• Exercise
Type out all the records word for word. Any pictures are to be left out.

Exercise data section start

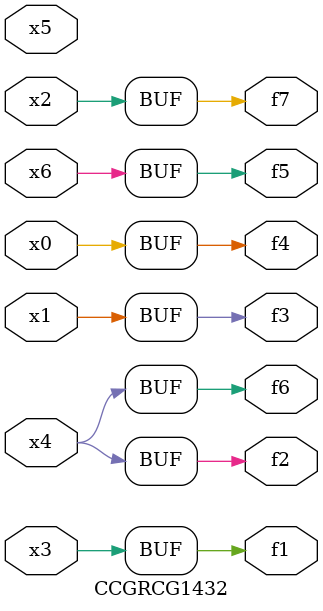
<source format=v>
module CCGRCG1432(
	input x0, x1, x2, x3, x4, x5, x6,
	output f1, f2, f3, f4, f5, f6, f7
);
	assign f1 = x3;
	assign f2 = x4;
	assign f3 = x1;
	assign f4 = x0;
	assign f5 = x6;
	assign f6 = x4;
	assign f7 = x2;
endmodule

</source>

Exercise data section end

• Result of the exercise
<source format=v>
module CCGRCG1432(
	input x0, x1, x2, x3, x4, x5, x6,
	output f1, f2, f3, f4, f5, f6, f7
);
	assign f1 = x3;
	assign f2 = x4;
	assign f3 = x1;
	assign f4 = x0;
	assign f5 = x6;
	assign f6 = x4;
	assign f7 = x2;
endmodule

</source>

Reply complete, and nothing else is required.